8: Psychopharmacology of the medically ill, Psychotherapy of the medically ill.


For each topic week a teaching will be provided and residents/trainees will be encouraged to pursue other sources of information (web-based, articles, recommended reading). During the week cases relevant to the topics under consideration will receive special attention at the bedside during rounds. Additionally, trainees will be encouraged to develop case presentations on the week’s topics to be delivered and reviewed at the weekly multi-disciplinary case conference. Feedback on the learning experience will be encouraged to help in the ongoing development of this curriculum.

At the end of the rotation residents will be evaluated very specifically, on the development of their knowledge base in the field in addition to their openness and willingness to acquire knowledge.

It is anticipated that a course in Psychosomatic Medicine will be taught to augment the experience gained during the C-L rotation.

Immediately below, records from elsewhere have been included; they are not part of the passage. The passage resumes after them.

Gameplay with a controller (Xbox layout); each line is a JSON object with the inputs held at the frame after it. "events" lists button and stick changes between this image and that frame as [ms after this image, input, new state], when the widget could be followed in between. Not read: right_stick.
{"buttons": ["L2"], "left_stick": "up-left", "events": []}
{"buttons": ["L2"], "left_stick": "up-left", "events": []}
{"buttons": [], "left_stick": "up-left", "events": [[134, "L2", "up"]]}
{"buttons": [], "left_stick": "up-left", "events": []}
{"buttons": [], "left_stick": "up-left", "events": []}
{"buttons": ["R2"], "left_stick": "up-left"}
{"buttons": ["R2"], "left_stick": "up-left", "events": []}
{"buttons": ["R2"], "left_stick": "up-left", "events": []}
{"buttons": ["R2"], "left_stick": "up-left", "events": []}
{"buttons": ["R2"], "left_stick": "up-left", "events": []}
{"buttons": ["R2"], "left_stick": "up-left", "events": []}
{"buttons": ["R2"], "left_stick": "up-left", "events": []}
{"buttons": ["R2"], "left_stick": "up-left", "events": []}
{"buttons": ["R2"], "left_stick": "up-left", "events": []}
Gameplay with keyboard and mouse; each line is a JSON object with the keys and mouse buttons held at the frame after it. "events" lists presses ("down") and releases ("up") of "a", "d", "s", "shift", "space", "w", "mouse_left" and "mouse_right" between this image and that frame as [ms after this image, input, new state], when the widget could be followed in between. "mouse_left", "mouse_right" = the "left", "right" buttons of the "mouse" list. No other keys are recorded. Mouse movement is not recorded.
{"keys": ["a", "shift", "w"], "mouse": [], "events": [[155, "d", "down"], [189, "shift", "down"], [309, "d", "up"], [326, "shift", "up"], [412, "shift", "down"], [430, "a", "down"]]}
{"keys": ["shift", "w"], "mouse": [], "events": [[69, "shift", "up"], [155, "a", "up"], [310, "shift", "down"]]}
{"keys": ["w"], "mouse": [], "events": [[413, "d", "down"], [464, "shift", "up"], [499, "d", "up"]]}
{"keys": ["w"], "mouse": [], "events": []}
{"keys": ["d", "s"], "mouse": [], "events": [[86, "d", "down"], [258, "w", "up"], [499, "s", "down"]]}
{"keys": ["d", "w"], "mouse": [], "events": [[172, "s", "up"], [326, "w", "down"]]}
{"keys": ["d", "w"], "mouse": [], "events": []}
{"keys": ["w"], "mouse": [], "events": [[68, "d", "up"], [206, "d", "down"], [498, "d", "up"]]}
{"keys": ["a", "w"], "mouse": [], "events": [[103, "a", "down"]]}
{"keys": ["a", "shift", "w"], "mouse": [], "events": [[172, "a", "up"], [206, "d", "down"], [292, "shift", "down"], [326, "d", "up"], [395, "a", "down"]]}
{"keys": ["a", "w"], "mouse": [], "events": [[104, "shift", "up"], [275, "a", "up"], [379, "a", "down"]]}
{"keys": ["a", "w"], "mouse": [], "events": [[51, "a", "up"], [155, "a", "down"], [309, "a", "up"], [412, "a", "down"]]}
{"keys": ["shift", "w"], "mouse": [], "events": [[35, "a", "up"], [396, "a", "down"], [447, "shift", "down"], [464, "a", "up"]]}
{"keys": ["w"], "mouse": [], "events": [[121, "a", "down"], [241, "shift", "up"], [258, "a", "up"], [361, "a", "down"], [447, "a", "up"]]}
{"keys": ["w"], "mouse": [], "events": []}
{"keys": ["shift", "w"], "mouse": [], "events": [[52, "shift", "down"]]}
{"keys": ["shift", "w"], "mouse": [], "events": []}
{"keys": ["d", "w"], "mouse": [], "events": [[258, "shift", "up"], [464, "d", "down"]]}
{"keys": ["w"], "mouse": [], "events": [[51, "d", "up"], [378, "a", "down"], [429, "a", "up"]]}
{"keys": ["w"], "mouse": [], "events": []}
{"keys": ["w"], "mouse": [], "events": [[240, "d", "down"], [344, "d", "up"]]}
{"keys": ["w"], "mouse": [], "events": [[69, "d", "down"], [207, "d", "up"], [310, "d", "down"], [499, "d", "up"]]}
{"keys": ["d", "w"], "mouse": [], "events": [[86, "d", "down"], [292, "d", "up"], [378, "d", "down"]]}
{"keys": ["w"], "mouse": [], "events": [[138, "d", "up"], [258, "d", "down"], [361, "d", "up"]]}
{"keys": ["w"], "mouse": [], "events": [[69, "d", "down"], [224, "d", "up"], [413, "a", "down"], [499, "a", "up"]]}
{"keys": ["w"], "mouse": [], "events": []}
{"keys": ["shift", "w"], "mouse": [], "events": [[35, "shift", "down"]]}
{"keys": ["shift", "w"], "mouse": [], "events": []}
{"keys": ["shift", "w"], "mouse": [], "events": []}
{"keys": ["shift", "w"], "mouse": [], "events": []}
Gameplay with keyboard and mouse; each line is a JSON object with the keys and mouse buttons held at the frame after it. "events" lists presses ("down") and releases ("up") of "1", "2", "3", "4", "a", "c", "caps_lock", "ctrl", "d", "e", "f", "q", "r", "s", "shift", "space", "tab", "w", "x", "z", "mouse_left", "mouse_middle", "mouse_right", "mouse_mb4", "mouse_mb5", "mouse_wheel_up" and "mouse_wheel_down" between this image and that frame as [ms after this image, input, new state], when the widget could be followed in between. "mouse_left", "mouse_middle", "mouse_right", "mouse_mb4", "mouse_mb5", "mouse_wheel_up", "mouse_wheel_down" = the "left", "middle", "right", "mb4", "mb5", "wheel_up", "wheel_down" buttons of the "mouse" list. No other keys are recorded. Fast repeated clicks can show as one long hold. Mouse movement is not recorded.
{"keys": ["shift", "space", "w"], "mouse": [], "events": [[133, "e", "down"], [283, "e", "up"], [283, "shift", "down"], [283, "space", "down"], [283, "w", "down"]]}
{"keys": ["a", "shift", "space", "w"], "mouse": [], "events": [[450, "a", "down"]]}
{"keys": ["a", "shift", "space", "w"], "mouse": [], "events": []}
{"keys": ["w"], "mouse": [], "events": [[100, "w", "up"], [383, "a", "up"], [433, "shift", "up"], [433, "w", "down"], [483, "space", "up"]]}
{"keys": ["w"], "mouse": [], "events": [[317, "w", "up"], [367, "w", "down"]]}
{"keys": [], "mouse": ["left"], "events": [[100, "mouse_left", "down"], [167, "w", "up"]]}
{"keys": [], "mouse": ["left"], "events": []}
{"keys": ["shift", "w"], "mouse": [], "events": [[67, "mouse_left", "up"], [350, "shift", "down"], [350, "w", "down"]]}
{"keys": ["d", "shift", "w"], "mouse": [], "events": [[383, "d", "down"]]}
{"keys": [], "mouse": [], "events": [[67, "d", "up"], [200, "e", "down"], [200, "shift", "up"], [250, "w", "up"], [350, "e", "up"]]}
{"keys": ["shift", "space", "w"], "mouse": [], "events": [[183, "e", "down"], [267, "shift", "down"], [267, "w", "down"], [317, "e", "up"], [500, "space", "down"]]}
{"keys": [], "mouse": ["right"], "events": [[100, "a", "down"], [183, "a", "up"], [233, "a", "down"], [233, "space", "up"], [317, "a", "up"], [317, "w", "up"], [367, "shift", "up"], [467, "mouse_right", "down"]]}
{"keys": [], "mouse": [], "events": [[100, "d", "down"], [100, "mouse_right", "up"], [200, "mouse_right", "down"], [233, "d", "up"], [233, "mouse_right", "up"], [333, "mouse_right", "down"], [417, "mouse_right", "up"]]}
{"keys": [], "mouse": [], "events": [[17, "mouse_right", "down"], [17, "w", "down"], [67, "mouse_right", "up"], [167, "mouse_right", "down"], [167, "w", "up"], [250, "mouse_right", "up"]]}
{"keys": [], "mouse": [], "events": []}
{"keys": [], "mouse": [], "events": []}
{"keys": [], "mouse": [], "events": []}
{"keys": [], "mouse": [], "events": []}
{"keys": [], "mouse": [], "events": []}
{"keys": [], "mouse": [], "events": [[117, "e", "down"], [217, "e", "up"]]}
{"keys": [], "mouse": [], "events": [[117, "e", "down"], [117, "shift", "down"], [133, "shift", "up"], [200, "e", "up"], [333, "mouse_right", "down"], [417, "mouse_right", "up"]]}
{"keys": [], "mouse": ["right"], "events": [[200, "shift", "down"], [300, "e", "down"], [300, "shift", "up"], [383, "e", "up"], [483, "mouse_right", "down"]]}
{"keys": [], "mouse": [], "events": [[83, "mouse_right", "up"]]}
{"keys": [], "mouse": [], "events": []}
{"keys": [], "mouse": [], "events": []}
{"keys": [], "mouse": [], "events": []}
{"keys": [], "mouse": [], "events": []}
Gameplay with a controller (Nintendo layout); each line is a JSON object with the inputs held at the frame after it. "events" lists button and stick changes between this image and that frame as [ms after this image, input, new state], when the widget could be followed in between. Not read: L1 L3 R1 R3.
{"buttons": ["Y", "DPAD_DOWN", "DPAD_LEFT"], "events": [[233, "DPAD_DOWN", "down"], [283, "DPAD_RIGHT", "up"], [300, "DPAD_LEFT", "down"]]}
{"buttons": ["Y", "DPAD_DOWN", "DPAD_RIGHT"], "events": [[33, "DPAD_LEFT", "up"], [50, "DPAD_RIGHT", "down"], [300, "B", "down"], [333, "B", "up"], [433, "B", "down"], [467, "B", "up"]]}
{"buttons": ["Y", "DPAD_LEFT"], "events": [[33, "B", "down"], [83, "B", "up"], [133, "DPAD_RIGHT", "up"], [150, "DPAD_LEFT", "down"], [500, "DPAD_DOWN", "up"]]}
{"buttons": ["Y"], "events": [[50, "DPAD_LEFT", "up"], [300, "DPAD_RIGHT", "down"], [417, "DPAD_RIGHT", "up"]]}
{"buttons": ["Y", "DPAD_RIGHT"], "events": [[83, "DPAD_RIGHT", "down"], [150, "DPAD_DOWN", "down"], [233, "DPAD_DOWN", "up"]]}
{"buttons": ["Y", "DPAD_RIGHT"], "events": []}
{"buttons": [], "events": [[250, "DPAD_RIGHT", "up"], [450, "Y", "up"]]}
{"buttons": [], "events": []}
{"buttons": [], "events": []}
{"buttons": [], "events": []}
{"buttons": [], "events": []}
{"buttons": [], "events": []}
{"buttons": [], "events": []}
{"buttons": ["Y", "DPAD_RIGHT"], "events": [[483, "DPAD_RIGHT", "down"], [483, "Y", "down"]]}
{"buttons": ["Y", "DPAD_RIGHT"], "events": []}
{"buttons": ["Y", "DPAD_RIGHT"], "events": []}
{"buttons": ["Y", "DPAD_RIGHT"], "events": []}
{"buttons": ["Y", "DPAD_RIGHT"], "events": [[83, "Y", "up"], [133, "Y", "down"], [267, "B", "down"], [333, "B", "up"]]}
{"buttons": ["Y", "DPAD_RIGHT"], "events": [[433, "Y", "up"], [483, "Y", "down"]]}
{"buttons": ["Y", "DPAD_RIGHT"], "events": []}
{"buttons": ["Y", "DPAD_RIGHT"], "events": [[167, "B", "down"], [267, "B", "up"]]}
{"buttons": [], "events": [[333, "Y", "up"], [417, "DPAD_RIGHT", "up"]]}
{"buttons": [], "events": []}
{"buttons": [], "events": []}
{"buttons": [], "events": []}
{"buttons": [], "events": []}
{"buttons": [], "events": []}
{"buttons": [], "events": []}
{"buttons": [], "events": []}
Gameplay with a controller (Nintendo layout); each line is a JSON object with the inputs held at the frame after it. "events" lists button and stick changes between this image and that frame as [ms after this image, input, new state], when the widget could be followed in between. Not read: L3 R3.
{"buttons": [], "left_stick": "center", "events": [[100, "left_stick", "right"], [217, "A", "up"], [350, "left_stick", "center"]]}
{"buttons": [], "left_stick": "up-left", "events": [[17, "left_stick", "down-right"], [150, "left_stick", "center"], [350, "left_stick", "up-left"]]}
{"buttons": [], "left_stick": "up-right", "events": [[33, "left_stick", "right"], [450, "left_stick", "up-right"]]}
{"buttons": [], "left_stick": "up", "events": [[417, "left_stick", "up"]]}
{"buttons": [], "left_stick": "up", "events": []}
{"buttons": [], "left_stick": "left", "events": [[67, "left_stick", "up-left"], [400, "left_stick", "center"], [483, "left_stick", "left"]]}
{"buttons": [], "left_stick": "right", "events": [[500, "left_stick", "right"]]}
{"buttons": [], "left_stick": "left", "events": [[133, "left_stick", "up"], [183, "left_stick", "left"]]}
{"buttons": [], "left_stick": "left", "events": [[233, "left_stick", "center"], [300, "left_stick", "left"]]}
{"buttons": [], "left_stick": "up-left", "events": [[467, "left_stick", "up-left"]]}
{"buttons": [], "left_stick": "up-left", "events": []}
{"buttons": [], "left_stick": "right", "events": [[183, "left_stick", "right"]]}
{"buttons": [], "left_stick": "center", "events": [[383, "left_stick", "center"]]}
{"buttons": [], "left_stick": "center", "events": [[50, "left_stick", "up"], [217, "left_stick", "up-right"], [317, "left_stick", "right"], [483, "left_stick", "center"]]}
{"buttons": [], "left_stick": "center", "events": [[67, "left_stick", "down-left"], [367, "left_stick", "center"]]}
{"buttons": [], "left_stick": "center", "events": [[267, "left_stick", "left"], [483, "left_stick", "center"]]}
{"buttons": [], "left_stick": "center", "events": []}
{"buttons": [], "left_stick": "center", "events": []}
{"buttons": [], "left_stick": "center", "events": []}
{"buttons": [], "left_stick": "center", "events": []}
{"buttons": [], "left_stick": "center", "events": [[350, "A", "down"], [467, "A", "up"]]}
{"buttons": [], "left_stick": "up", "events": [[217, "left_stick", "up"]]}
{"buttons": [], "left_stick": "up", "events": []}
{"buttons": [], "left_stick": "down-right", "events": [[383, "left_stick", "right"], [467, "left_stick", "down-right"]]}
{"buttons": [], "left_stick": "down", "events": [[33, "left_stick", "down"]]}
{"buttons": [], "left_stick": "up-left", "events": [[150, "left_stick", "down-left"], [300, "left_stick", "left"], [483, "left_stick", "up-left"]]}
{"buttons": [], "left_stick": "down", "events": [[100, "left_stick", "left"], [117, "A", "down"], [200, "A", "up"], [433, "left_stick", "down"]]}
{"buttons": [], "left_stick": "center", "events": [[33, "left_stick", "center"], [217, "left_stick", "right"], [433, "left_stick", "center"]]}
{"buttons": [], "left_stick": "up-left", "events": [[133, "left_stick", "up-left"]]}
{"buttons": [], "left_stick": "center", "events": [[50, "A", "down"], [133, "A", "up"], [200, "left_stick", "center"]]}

The six competencies identified for resident training in psychiatry by the ACGME are patient care, medical knowledge, practice-based learning and improvement, interpersonal and communication skills, professionalism and systems based practice. The curriculum in C-L psychiatry is designed to address the “medical knowledge” competency specifically in the field of General Hospital Consultation Psychiatry. To enhance the achievement of competency in this field in keeping with the ACGME guidelines, residents will be strongly encouraged to apply a questioning and investigatory approach to each topic. Additionally, every effort will be made to incorporate epidemiology, social science, behavioral science and biomedical information with the clinical information being taught.

A useful “cheat sheet” to help focus on what is exactly meant for each of the above competencies is also attached.


It is fully appreciated that it is not possible to comprehensively “cover” each of the topics listed as Category 1 topics in the short time span of an 8 week rotation. However, it is hoped that awareness of the importance of each of these topics in the psychiatric care of the medically ill-hospitalized patient in addition to the experience gained on the service will generate the curiosity and form the basis for a lifetime of learning in this enormously exciting and relevant field!